Doctors are only human; they’re not immune from the pressure to comply with the metrics. They might feel, say the writers, “pressured to withhold treatment that they feel is required or feel forced to recommend treatment whose risks may outweigh benefits.”
When you have a choice of drugs to treat a certain problem, there’s as much art as science in figuring out which is best for the patient. Genetics, living circumstances, age, gender, mobility … lots of things figure into the decision of who should get what drug.
Insurance companies don’t care. The writers decry how often larger co-payments are imposed on certain drugs as a way to dissuade doctors and patients from choosing higher-cost medications that, in the artful judgment of the people who know best, are the best match.
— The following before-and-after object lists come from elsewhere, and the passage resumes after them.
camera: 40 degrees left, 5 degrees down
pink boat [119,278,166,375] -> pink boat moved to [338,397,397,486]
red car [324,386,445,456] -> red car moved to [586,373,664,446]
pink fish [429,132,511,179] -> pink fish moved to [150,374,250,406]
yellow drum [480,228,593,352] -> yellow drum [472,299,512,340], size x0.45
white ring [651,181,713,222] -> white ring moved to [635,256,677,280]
The writers offer WellPoint as an example. It’s one of the largest private underwriters of health care. It recently “outlined designated treatment pathways for cancer and announced that it would pay physicians an incentive of $350 per month per patient treated on the designated pathway.”
Bad call. As Hartzband and Groopman note, oncologists (cancer doctors) are hardly unified about what is optimal in cancer care. They regularly treat patients who deviate from treatment guidelines, and embracing that deviation is what drives one of the most significant recent advancements in cancer treatment – the concept of customized care, of targeted therapy.
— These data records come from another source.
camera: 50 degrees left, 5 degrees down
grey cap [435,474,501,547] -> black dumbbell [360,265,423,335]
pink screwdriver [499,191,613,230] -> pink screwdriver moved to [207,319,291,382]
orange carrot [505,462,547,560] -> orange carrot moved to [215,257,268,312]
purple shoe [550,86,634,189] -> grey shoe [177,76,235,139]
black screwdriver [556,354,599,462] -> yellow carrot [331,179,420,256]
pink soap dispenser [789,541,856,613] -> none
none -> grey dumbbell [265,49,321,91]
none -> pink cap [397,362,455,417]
It used to be that everybody with a certain kind of cancer, for example, got the same kind of chemotherapy drug in the same dose. Some did fine, some didn’t. But now cancer patients might get one of several kinds of chemotherapy drugs, they might be switched around or they might get a combination, depending on their genetic profile, the severity of side effects and other factors.
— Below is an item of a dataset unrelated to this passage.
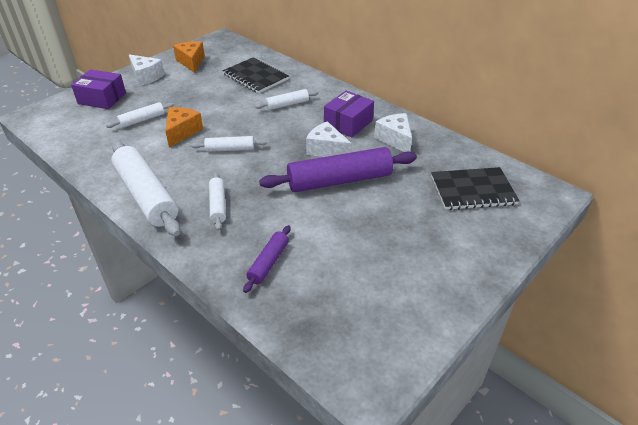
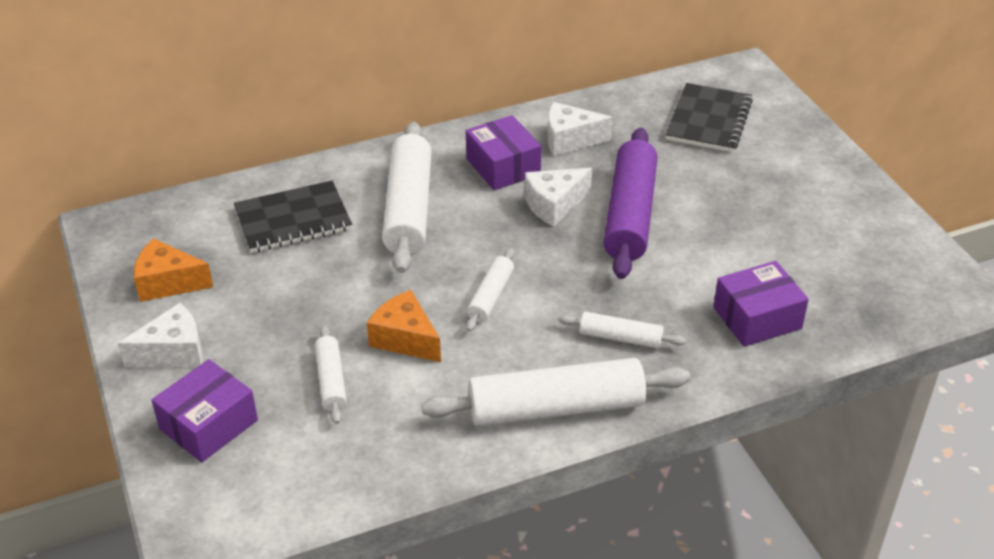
camera: 65 degrees left, 0 degrees up
purple rolling pin [243,225,290,293] -> purple box [713,261,809,347]
white rolling pin [255,89,319,110] -> white rolling pin [382,122,432,273], size x1.99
So, should oncologists make chemotherapy (or any drug) decisions based on these factors or based on adverse effects on payment? “Further,” the writers note, “some health care networks limit the ability of a patient to get a second opinion by going outside the network. The patient is financially penalized with large co-payments or no coverage at all. Additionally, the physician who refers the patient out of network risks censure from the network administration.”
How dare actuarial interests put doctors in a moral dilemma when a patient asks, as he or she should, “Is this treatment right for me?” What if the insurer covers the cost of one drug, but the doctor doesn’t believe it’s the “right” treatment?
Is health policy always and only about what’s best for a whole population? Can policy never bend to the individual good?
“We fear this approach can dangerously lead to ‘moral licensing,'” write Hartzband and Groopman – “the physician is able to rationalize forcing or withholding treatment, regardless of clinical judgment or patient preference, as acceptable for the good of the population.”
As medicine moves away from the old paternalism when patients never questioned, much less participated, in their care, it’s moving toward a new paternalism imposed by the insurers and regulators that control payment.
The writers propose that these powerful outside interests be subject to the same kind of transparency that the Physician Payments Sunshine Act established to expose (with mixed results) potential conflicts of interest by physicians with financial ties to pharmaceutical and device companies. “We propose a similar public website to reveal the hidden coercive forces that may specify treatments and limit choices through pressures on the doctor.
“Medical care is not just another marketplace commodity,” they conclude. “Physicians should never have an incentive to override the best interests of their patients.”